19 August 2014

The navigational powers of birds

DelanceyPlace.com has a selection from The Thing With Feathers by Noah Strycker about the incredible navigational powers of birds:
Just before World War Two, a Welsh ornithologist named Ronald Lockley captured two Manx shearwaters (photo), a type of streamlined seabird, on Wales's Skokholm Island, and flew with them by airplane to Venice, Italy to try an experiment. On arrival, Lockley walked to the nearest Italian beach and released his two birds. He wondered whether he'd ever see them again.
Fourteen days later, one of them turned up back in its burrow on Skokholm Island, not long after Lockley himself had returned to his home there. He was shocked; the black-and-white, football-sized seabird had traveled nearly a thousand miles, averaging at least sixty-five miles per day over mountainous terrain entirely unfamiliar to its kind. Manx shearwaters of this subspecies spend nearly their entire lives at sea, dine exclusively on fish and other marine creatures, and don't normally inhabit the Mediterranean region at all; they reach land only to nest on rugged islands like Skokholm along the fringes of the wild northern Atlantic. A water route from Venice to Skokholm would have required a circuitous four-thousand-mile passage southeast around the tip of Italy, westward past Spain and through the Strait of Gibraltar, and northward past Portugal and France, but this bird had apparently taken a more direct flight. Upon release, instead of heading for the open Mediterranean, it oriented in the opposite direction and disappeared inland, toward the Italian Alps and, eventually, arrived home in Wales. Just as though it had a map and a compass.
After the Venice test, he looked for an opportunity to send one even farther afield. A couple of birds packed by steamship to America did not survive the trip in good enough health to return, but when the American clarinetist Rosario Mazzeo visited Skokholm after the war ended, Lockley seized another chance. He convinced his friend to bring two shearwaters home on the plane, to be released in Boston, Massachusetts.

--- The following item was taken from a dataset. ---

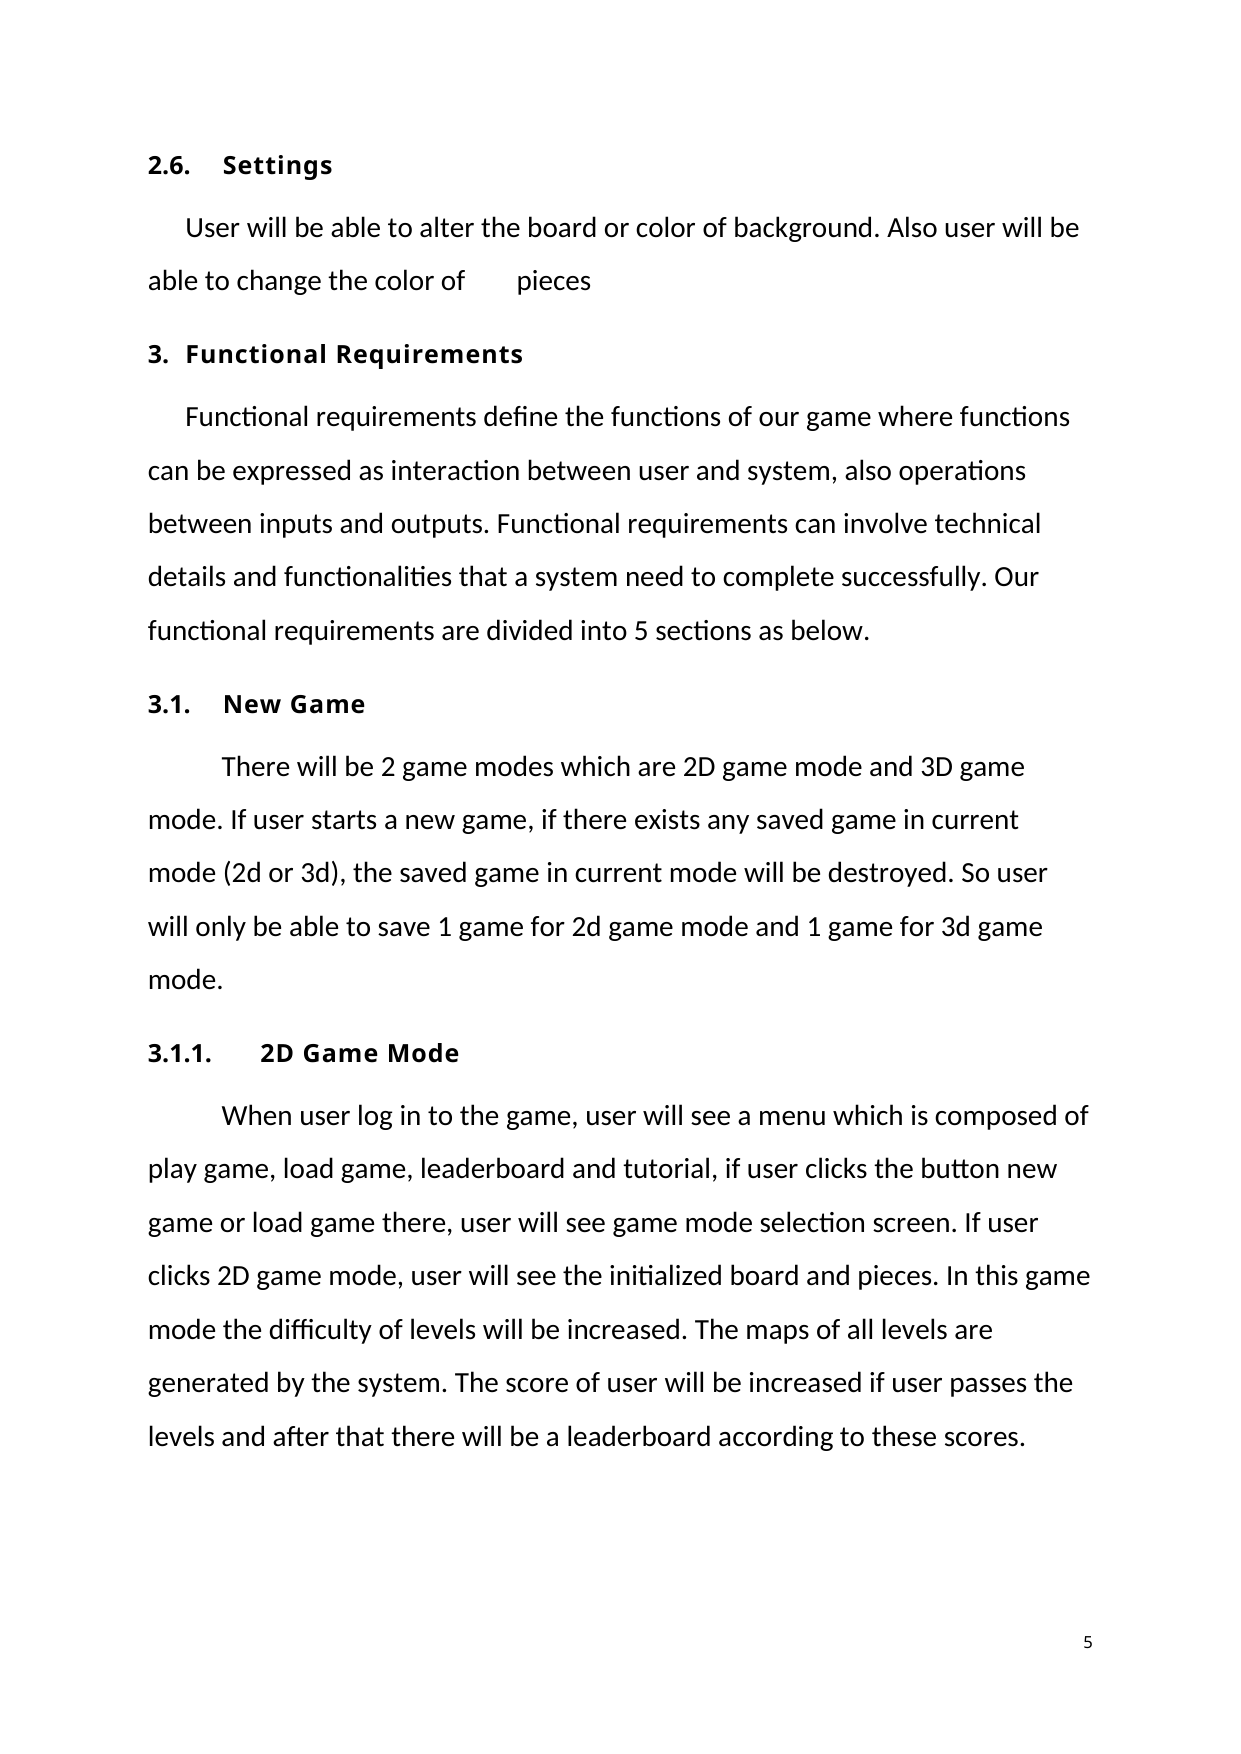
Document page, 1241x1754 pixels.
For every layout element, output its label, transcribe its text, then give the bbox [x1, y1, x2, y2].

Mazzeo's own journey began with an overnight sleeper train from Wales to London in England. His little carton containing the pair of shearwaters, he later reported, 'caused no little wonder and merriment to the people in the adjoining rooms, who could not understand the origin of the mewing and cackling sounds which came from my room in the late evening.' The next morning he took a long flight to the United States with the birds tucked under his seat, a trip that would be nearly impossible in today's security age. Only one survived. Mazzeo was met by an airline employee, who escorted him in an official truck to the easternmost edge of Logan International Airport, where they carefully opened the carton and watched its remaining occupant stretch its wings, flutter into the air, and glide away toward Boston Harbor. When the shearwater reached the shore, it abruptly turned east and knifed toward the open Atlantic, where over three thousand miles of ocean separated it from home.
Twelve days, twelve hours, and thirty-one minutes later, Lockley found the shearwater, number AX6587, back in its burrow on Skokholm Island. The seabird had averaged two hundred and fifty miles per day over the trackless Atlantic for nearly two weeks straight. Mazzeo received a triumphant telegram addressed to Symphony Hall in Boston, but didn't get the full story until Lockley worked out the details. When the bird showed up at Skokholm so soon, Lockley was convinced that something had gone wrong; he figured Mazzeo had preemptively freed his shearwater in London. In fact, the friendly clarinetist had mailed a letter from Boston immediately after releasing his charge, but the bird outpaced even the postal service. Only when Mazzeo's letter arrived in Wales, a day after the shearwater, did Lockley realize the incredible trip the bird had taken from America back to its nest in Europe.
To be able to find their way home from an unfamiliar place, birds must carry a figurative map and compass in their brains. The map tells them where they are, and the compass tells them which direction to fly, even when they are released with no frame of reference to their loft.
Researchers have gone to great lengths to confirm that pigeons don't merely memorize their outward trip. In one experiment, birds were transported in sealed containers filled with purified air, mounted on tilting turntables between coils that varied the magnetic field, and exposed to loud noises and flashes of light, so that, unlike a blindfolded person in the backseat of a taxi, who might remember the twists and turns of the journey, they had no external cues. In another study, pigeons were anesthetized and unconscious during the outward trip. They still made it home, proving the existence of an intrinsic map and compass system.
Rico says he used to have a map in his head, but no longer... (And wouldn't make it across the Atlantic, anyway.)